Una tiene, de vez en cuando, que deleitar los sentidos con un rico helado de sabores complementarios, coco y piña, por ejemplo; con un trozo de bizcocho de tierna textura, relleno de nueces en delicioso toque final a una marejada de gustosas y crecientes provocaciones; un sambuca ardiente que despierte pasión en la garganta, con fuego, con moca, que haga sentir como si repentinamente el espíritu se volviera aventurero y saliera por los poros de la propia piel a conquistar nuevos mundos, a arrodillar leones y panteras; a plantar banderas en desiertos y pantanos, en llanuras y cordilleras, en jardines y plazas; una cerveza fría que transporte al Salto de Jimenoa o a las aguas de Masipedro, convirtiendo toda esa frescura en una actitud de alegre desparpajo, de despreocupación contagiosa a la primera sonrisa; una buena película, de personajes tan increíbles como aquel que permitió que le arrancaran la vida en jirones de piel por amor a sus amigos; un libro interesante, que cuente la historia de mi primo, el Robert Redford cibaeño cuya locura de juventud fue una vaca; una conversación excitante en la que no se hable ni de ti, ni de mí, sino de gente ordinaria que hace cosas extraordinarias, como subir a la rama más alta de árbol a salvar al gato del vecino que no le ha aportado más que envidias malsanas y odios gratuitos; una canción en la que una niña de cinco años pacte amistad con una flor, con besos pétalo a pétalo, y pida amablemente a las abejas y a las mariposas que cuando se posen sobre ella, lo hagan con cuidado.

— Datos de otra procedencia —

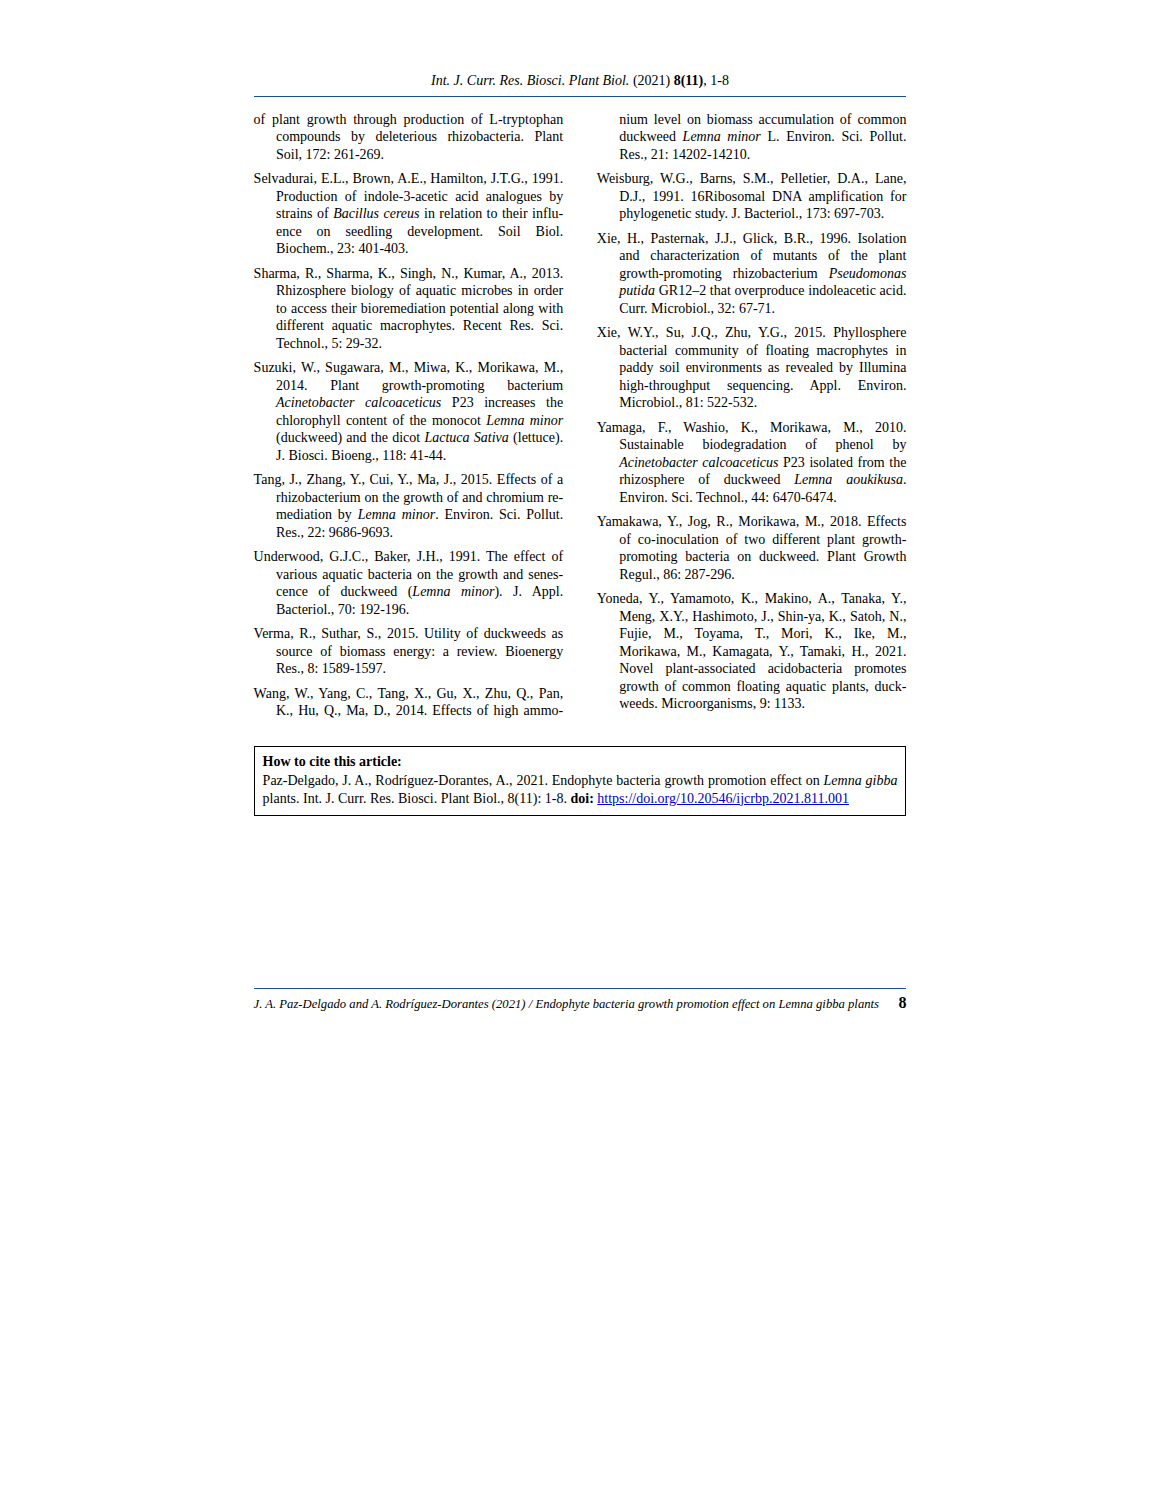Int. J. Curr. Res. Biosci. Plant Biol. (2021) 8(11), 1-8
of plant growth through production of L-tryptophan compounds by deleterious rhizobacteria. Plant Soil, 172: 261-269.
Selvadurai, E.L., Brown, A.E., Hamilton, J.T.G., 1991. Production of indole-3-acetic acid analogues by strains of Bacillus cereus in relation to their influence on seedling development. Soil Biol. Biochem., 23: 401-403.
Sharma, R., Sharma, K., Singh, N., Kumar, A., 2013. Rhizosphere biology of aquatic microbes in order to access their bioremediation potential along with different aquatic macrophytes. Recent Res. Sci. Technol., 5: 29-32.
Suzuki, W., Sugawara, M., Miwa, K., Morikawa, M., 2014. Plant growth-promoting bacterium Acinetobacter calcoaceticus P23 increases the chlorophyll content of the monocot Lemna minor (duckweed) and the dicot Lactuca Sativa (lettuce). J. Biosci. Bioeng., 118: 41-44.
Tang, J., Zhang, Y., Cui, Y., Ma, J., 2015. Effects of a rhizobacterium on the growth of and chromium remediation by Lemna minor. Environ. Sci. Pollut. Res., 22: 9686-9693.
Underwood, G.J.C., Baker, J.H., 1991. The effect of various aquatic bacteria on the growth and senescence of duckweed (Lemna minor). J. Appl. Bacteriol., 70: 192-196.
Verma, R., Suthar, S., 2015. Utility of duckweeds as source of biomass energy: a review. Bioenergy Res., 8: 1589-1597.
Wang, W., Yang, C., Tang, X., Gu, X., Zhu, Q., Pan, K., Hu, Q., Ma, D., 2014. Effects of high ammonium level on biomass accumulation of common duckweed Lemna minor L. Environ. Sci. Pollut. Res., 21: 14202-14210.
Weisburg, W.G., Barns, S.M., Pelletier, D.A., Lane, D.J., 1991. 16Ribosomal DNA amplification for phylogenetic study. J. Bacteriol., 173: 697-703.
Xie, H., Pasternak, J.J., Glick, B.R., 1996. Isolation and characterization of mutants of the plant growth-promoting rhizobacterium Pseudomonas putida GR12–2 that overproduce indoleacetic acid. Curr. Microbiol., 32: 67-71.
Xie, W.Y., Su, J.Q., Zhu, Y.G., 2015. Phyllosphere bacterial community of floating macrophytes in paddy soil environments as revealed by Illumina high-throughput sequencing. Appl. Environ. Microbiol., 81: 522-532.
Yamaga, F., Washio, K., Morikawa, M., 2010. Sustainable biodegradation of phenol by Acinetobacter calcoaceticus P23 isolated from the rhizosphere of duckweed Lemna aoukikusa. Environ. Sci. Technol., 44: 6470-6474.
Yamakawa, Y., Jog, R., Morikawa, M., 2018. Effects of co-inoculation of two different plant growth-promoting bacteria on duckweed. Plant Growth Regul., 86: 287-296.
Yoneda, Y., Yamamoto, K., Makino, A., Tanaka, Y., Meng, X.Y., Hashimoto, J., Shin-ya, K., Satoh, N., Fujie, M., Toyama, T., Mori, K., Ike, M., Morikawa, M., Kamagata, Y., Tamaki, H., 2021. Novel plant-associated acidobacteria promotes growth of common floating aquatic plants, duckweeds. Microorganisms, 9: 1133.
How to cite this article:
Paz-Delgado, J. A., Rodríguez-Dorantes, A., 2021. Endophyte bacteria growth promotion effect on Lemna gibba plants. Int. J. Curr. Res. Biosci. Plant Biol., 8(11): 1-8. doi: https://doi.org/10.20546/ijcrbp.2021.811.001
J. A. Paz-Delgado and A. Rodríguez-Dorantes (2021) / Endophyte bacteria growth promotion effect on Lemna gibba plants 8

Porque efímero e imposible de almacenar, como la vida misma, es el placer; como la preciosa estrella fugaz que pasó por mi cielo una de hace muchas noches, dejando esta dulce estela de pensamientos que centellean en mi mente sólo porque yo me empeño en alimentar y atizar el fuego del recuerdo que un día, muy a pesar mío, se extinguirá, quizá junto conmigo.
¿Acaso sólo yo me habré dado cuenta de que ningún placer volverá a ser? Aún prefigurarlo es arriesgarse, porque puede que no se presente, que el coco esté rancio y que la piña, insípida, no alborote ni una sola papila y entonces mi niña interior comience a llorar con el mismo desconsuelo de la primera vez en que se percató de que no siempre los planetas giran alrededor de su sol, de que su luna a veces deja impávidas a las mareas.
Qué bueno que la vida es inmensa y que en las esquinas y curvas de su anchura aguardan millones de colores, gustos y emociones.
Helados y bizcochos de todas clases. Nuevos, diferentes y únicos. Más y mejores.